The Immigration Judge factually and legally erred in determining that the respondent met his burden to establish that he more likely than not would be tortured in Haiti by or with the acquiescence of a public official in Haiti. See 8 C.F.R. §§ 1208.16(c)(2), 1208.18(a); see also Matter of Z-Z-O-, 26 I&N Dec. 586, 590 (BIA 2015) (noting that the Immigration Judge’s prediction of future events is a factual finding reviewed by the Board for clear error). Therefore, we will sustain DHS’ appeal and vacate the Immigration Judge’s decision granting the respondent’s application for deferral of removal under the CAT. The respondent shall be removed to Haiti pursuant to the Immigration Judge’s removal order.

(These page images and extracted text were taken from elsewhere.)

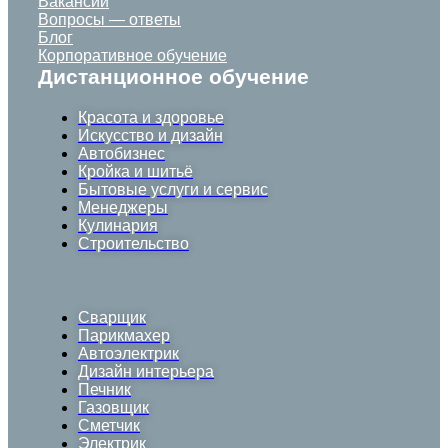
Вакансии
Вопросы — ответы
Блог
Корпоративное обучение
Дистанционное обучение
Красота и здоровье
Искусство и дизайн
Автобизнес
Кройка и шитьё
Бытовые услуги и сервис
Менеджеры
Кулинария
Строительство
Сварщик
Парикмахер
Автоэлектрик
Дизайн интерьера
Печник
Газовщик
Сметчик
Электрик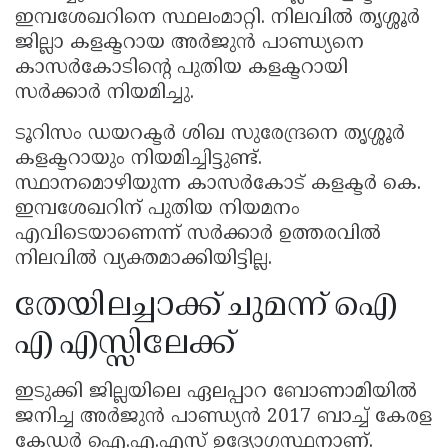
ഇമ്പശേഖറിനെ സ്ഥലംമാറ്റി. നിലവിൽ തൃശ്ശൂർ
ജില്ലാ കളക്ടറായ അർജുൻ പാണ്ഡ്യനെ
കാസർകോടിന്റെ പുതിയ കളക്ടറായി
സർക്കാർ നിയമിച്ചു.
ടൂറിസം ഡയറക്ടർ ശിഖ സുരേന്ദ്രനെ തൃശ്ശൂർ
കളക്ടറായും നിയമിച്ചിട്ടുണ്ട്.
സ്ഥാനമൊഴിയുന്ന കാസർകോട് കളക്ടർ കെ.
ഇമ്പശേഖറിന് പുതിയ നിയമനം
എവിടെയാണെന്ന് സർക്കാർ ഉത്തരവിൽ
നിലവിൽ വ്യക്തമാക്കിയിട്ടില്ല.
തേയിലച്ചാക്ക് ചുമന്ന് ഐ
എ എസ്സിലേക്ക്
ഇടുക്കി ജില്ലയിലെ ഏലപ്പാറ ബോണാമിയിൽ
ജനിച്ച അർജുൻ പാണ്ഡ്യൻ 2017 ബാച്ച് കേരള
കേഡർ ഐ.എ.എസ് ഉദ്യോഗസ്ഥനാണ്.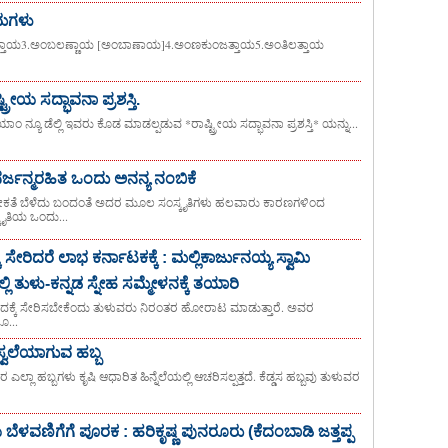
ಾಮಗಳು
ತಾಯ3.ಅಂಬಲಣ್ಣಾಯ [ಅಂಬಾಣಾಯ]4.ಅಂಣಕುಂಜತ್ತಾಯ5.ಅಂತಿಲತ್ತಾಯ
ಟ್ರೀಯ ಸದ್ಭಾವನಾ ಪ್ರಶಸ್ತಿ.
 ನ್ಯೂ ಡೆಲ್ಲಿ ಇವರು ಕೊಡ ಮಾಡಲ್ಪಡುವ *ರಾಷ್ಟ್ರೀಯ ಸದ್ಭಾವನಾ ಪ್ರಶಸ್ತಿ* ಯನ್ನು...
ನರ್ಜನ್ಮರಹಿತ ಒಂದು ಅನನ್ಯ ನಂಬಿಕೆ
ೀಕತೆ ಬೆಳೆದು ಬಂದಂತೆ ಅದರ ಮೂಲ ಸಂಸ್ಕೃತಿಗಳು ಹಲವಾರು ಕಾರಣಗಳಿಂದ
ೃತಿಯ ಒಂದು...
 ಸೇರಿದರೆ ಲಾಭ ಕರ್ನಾಟಕಕ್ಕೆ : ಮಲ್ಲಿಕಾರ್ಜುನಯ್ಯ ಸ್ವಾಮಿ
 ತುಳು-ಕನ್ನಡ ಸ್ನೇಹ ಸಮ್ಮೇಳನಕ್ಕೆ ತಯಾರಿ
ೇದಕ್ಕೆ ಸೇರಿಸಬೇಕೆಂದು ತುಳುವರು ನಿರಂತರ ಹೋರಾಟ ಮಾಡುತ್ತಾರೆ. ಅವರ
ೂ...
್ವಲೆಯಾಗುವ ಹಬ್ಬ
ಲಾ ಹಬ್ಬಗಳು ಕೃಷಿ ಆಧಾರಿತ ಹಿನ್ನೆಲೆಯಲ್ಲಿ ಆಚರಿಸಲ್ಪತ್ತದೆ. ಕೆಡ್ಡಸ ಹಬ್ಬವು ತುಳುವರ
ೆಳವಣಿಗೆಗೆ ಪೂರಕ : ಹರಿಕೃಷ್ಣ ಪುನರೂರು (ಕೆದಂಬಾಡಿ ಜತ್ತಪ್ಪ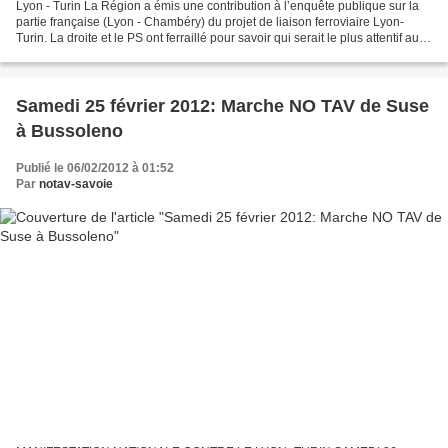
Lyon - Turin La Région a émis une contribution à l’enquête publique sur la
partie française (Lyon - Chambéry) du projet de liaison ferroviaire Lyon-
Turin. La droite et le PS ont ferraillé pour savoir qui serait le plus attentif au
cadre de vie des riverains...
Samedi 25 février 2012: Marche NO TAV de Suse
à Bussoleno
Publié le 06/02/2012 à 01:52
Par
notav-savoie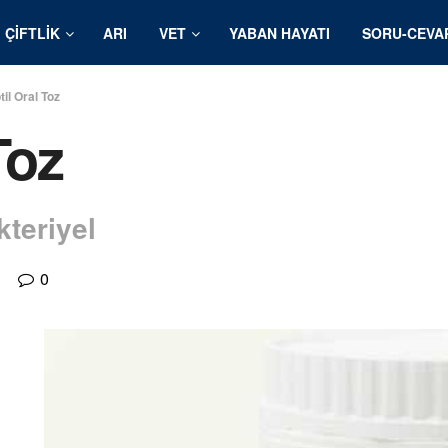
ÇIFTLIK
ARI
VET
YABAN HAYATI
SORU-CEVA
il Oral Toz
Toz
kteriyel
0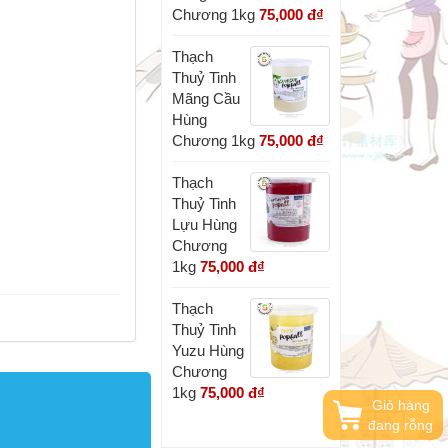
Chương 1kg
75,000 đ
₫
Thạch
Thuỷ Tinh
Mãng Cầu
Hùng
Chương 1kg
75,000 đ
₫
Thạch
Thuỷ Tinh
Lựu Hùng
Chương
1kg
75,000 đ
₫
Thạch
Thuỷ Tinh
Yuzu Hùng
Chương
1kg
75,000 đ
₫
Giỏ hàng
đang rỗng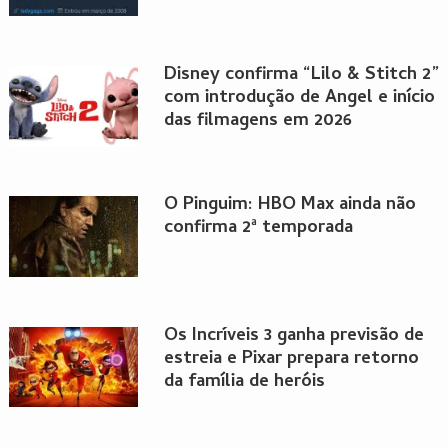
Disney confirma “Lilo & Stitch 2”
com introdução de Angel e início
das filmagens em 2026
O Pinguim: HBO Max ainda não
confirma 2ª temporada
Os Incríveis 3 ganha previsão de
estreia e Pixar prepara retorno
da família de heróis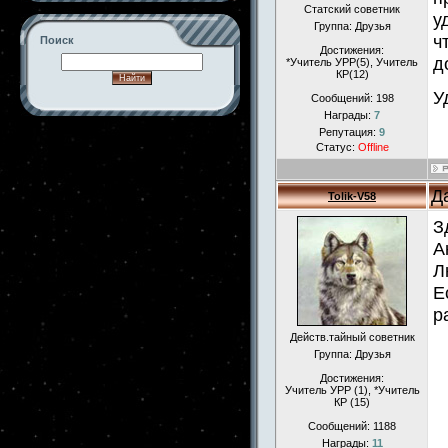
Статский советник
у
Группа: Друзья
ч
Поиск
Достижения:
д
*Учитель УРР(5), Учитель
КР(12)
У
Сообщений:
198
Награды:
7
Репутация:
9
-->
Статус:
Offline
Д
Tolik-V58
З
А
Л
Е
р
Действ.тайный советник
Группа: Друзья
Достижения:
Учитель УРР (1), *Учитель
КР (15)
Сообщений:
1188
Награды:
11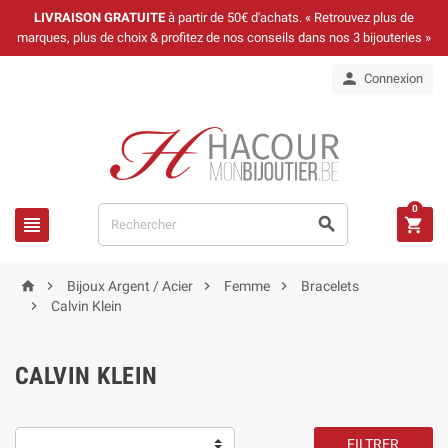
LIVRAISON GRATUITE
à partir de 50€ d'achats. « Retrouvez plus de
marques, plus de choix & profitez de nos conseils dans nos 3 bijouteries »

Connexion
0







Bijoux Argent / Acier
Femme
Bracelets

Calvin Klein
CALVIN KLEIN
FILTRER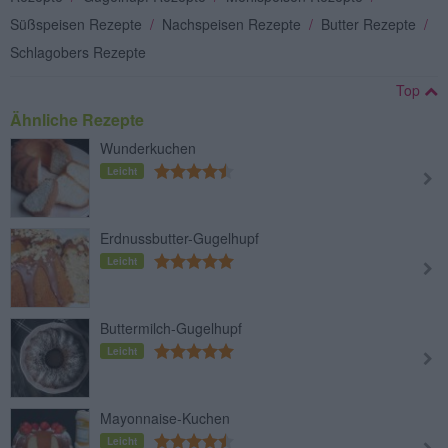
Süßspeisen Rezepte
/
Nachspeisen Rezepte
/
Butter Rezepte
/
Schlagobers Rezepte
Top
Ähnliche Rezepte
Wunderkuchen
Leicht
Erdnussbutter-Gugelhupf
Leicht
Buttermilch-Gugelhupf
Leicht
Mayonnaise-Kuchen
Leicht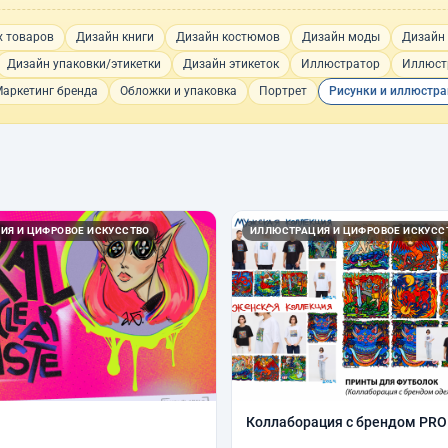
х товаров
Дизайн книги
Дизайн костюмов
Дизайн моды
Дизайн 
Дизайн упаковки/этикетки
Дизайн этикеток
Иллюстратор
Иллюст
аркетинг бренда
Обложки и упаковка
Портрет
Рисунки и иллюстр
ИЯ И ЦИФРОВОЕ ИСКУССТВО
ИЛЛЮСТРАЦИЯ И ЦИФРОВОЕ ИСКУСС
Коллаборация с брендом PR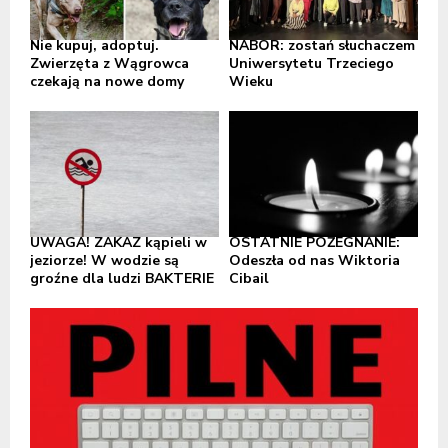
Nie kupuj, adoptuj.
NABÓR: zostań słuchaczem
Zwierzęta z Wągrowca
Uniwersytetu Trzeciego
czekają na nowe domy
Wieku
UWAGA! ZAKAZ kąpieli w
OSTATNIE POŻEGNANIE:
jeziorze! W wodzie są
Odeszła od nas Wiktoria
groźne dla ludzi BAKTERIE
Cibail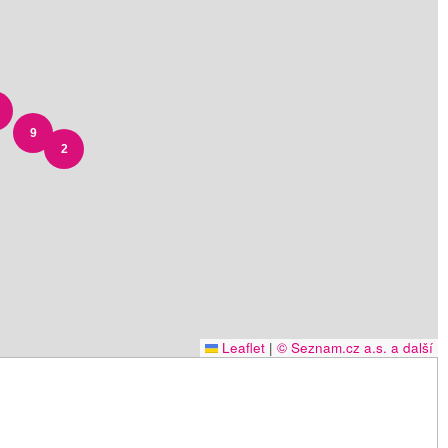
9
2
Leaflet
|
© Seznam.cz a.s. a další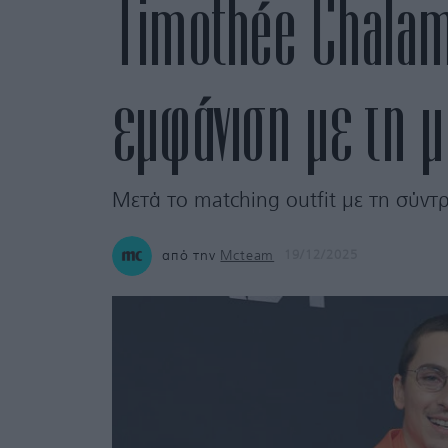
Timothée Chalame
εμφάνιση με τη μ
Μετά το matching outfit με τη σύντ
από την
Mcteam
19/12/2025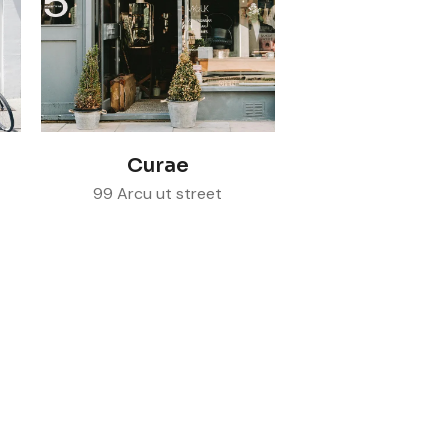
Visit store
Curae
99 Arcu ut street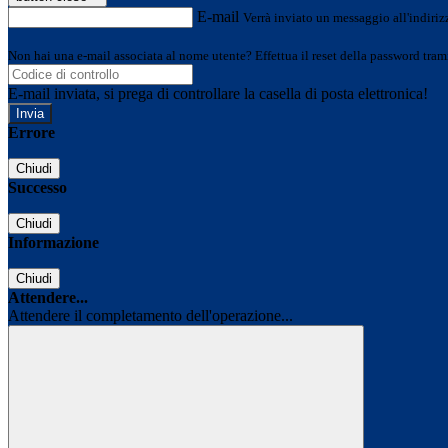
E-mail
Verrà inviato un messaggio all'indirizz
Non hai una e-mail associata al nome utente? Effettua il reset della password tram
E-mail inviata, si prega di controllare la casella di posta elettronica!
Errore
Chiudi
Successo
Chiudi
Informazione
Chiudi
Attendere...
Attendere il completamento dell'operazione...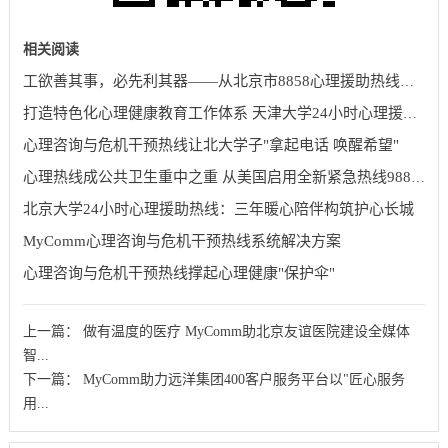
相关阅读
工欲善其事，必先利其器——从北京市8858心理援助热线启用谈起
打造特色化心理健康教育工作体系 天津大学24小时心理援助热线再升级
心理咨询与危机干预热线让北大学子"拿起电话 唤醒希望"
心理热线成公共卫生重中之重 从美国启用全新紧急热线988说起
北京大学24小时心理援助热线：三年暖心陪伴构筑护心长城
MyComm心理咨询与危机干预热线系统解决方案
心理咨询与危机干预热线撑起心理健康"保护伞"
上一篇：
做有温度的医疗 MyComm助北京友谊医院建设全媒体
智...
下一篇：
MyComm助力远洋集团400客户服务平台以"匠心服务
用...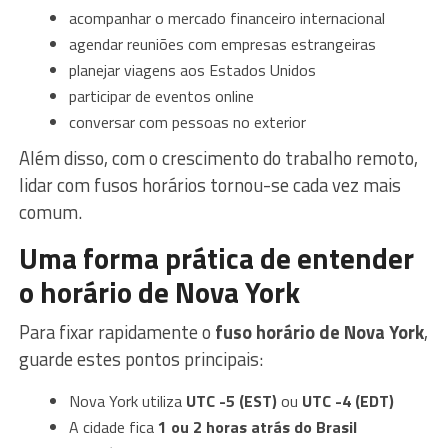
acompanhar o mercado financeiro internacional
agendar reuniões com empresas estrangeiras
planejar viagens aos Estados Unidos
participar de eventos online
conversar com pessoas no exterior
Além disso, com o crescimento do trabalho remoto,
lidar com fusos horários tornou-se cada vez mais
comum.
Uma forma prática de entender
o horário de Nova York
Para fixar rapidamente o
fuso horário de Nova York
,
guarde estes pontos principais:
Nova York utiliza
UTC -5 (EST)
ou
UTC -4 (EDT)
A cidade fica
1 ou 2 horas atrás do Brasil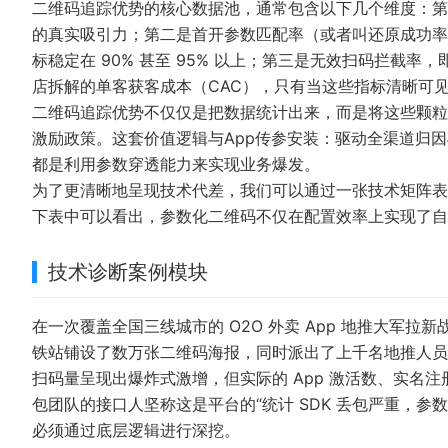
二维码追踪优势的核心数据池，通常包含以下几个维度：第
的真实吸引力；第二是首开参数匹配率（或者叫还原成功率
标稳定在 90% 甚至 95% 以上；第三是无效扫码拦截
店拆解的单客获客成本（CAC），只有当这些指标清晰可
二维码追踪优势不仅仅是把数据统计出来，而是将这些颗粒
激励政策。这套价值逻辑与
App传参安装：驱动全渠道归
都是利用参数穿透能力来实现业务爆发。
为了更清晰地呈现技术代差，我们可以通过一张技术矩阵表
下表中可以看出，参数化二维码不仅在配置效率上实现了自
技术诊断案例模块
在一次覆盖全国三线城市的 O2O 外卖 App 地推大军
铁站铺设了数万张二维码海报，同时派出了上千名地推人员
扫码量呈现出爆炸式激增，但实际的 App 激活数、实名
包团队的接口人坚称这是平台的“统计 SDK 丢包严重，
必须通过底层逻辑进行深挖。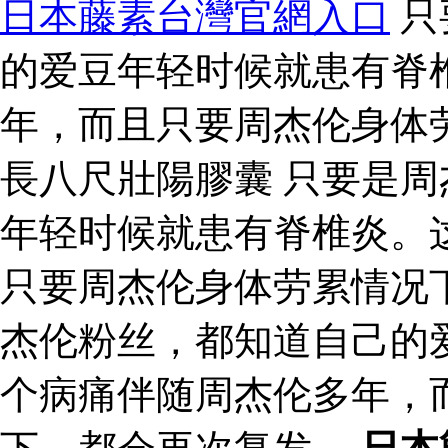
日本藤素台灣官網入口
只
的爱豆年轻时候就患有脊
年，而且只要周杰伦身体
長八尺壯陽膠囊 只要是
年轻时候就患有脊椎炎。
只要周杰伦身体劳累情况
杰伦粉丝，都知道自己的
个病痛伴随周杰伦多年，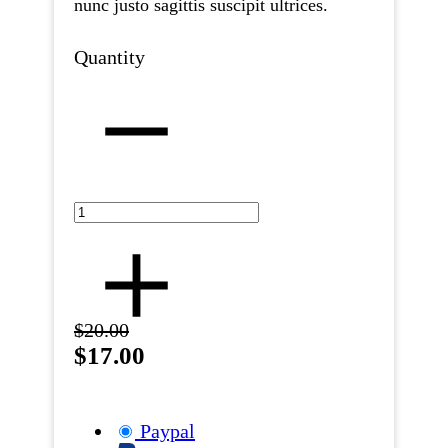
nunc justo sagittis suscipit ultrices.
Quantity
$20.00
$17.00
Paypal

ORDER: DHS’ appeal is sustained. FURTHER ORDER: The respondent’s cross-appeal is denied. FURTHER ORDER: The Immigration Judge’s order dated March 14, 2025, granting protection under the CAT is vacated and the respondent is ordered removed from the United States to Haiti.
NOTICE: If a respondent is subject to a final order of removal and willfully fails or refuses to depart from the United States pursuant to the order, to make timely application in good faith for travel or other documents necessary to depart the United States, or to present himself or herself at the time and place required for removal by DHS, or conspires to or takes any action designed to prevent or hamper the respondent’s departure pursuant to the order of removal, the respondent shall be subject to a civil monetary penalty of up to $998 for each day the respondent is in violation. See INA § 274D, 8 U.S.C. § 1324d (2024); 8 C.F.R. § 280.53(b)(14) (2025).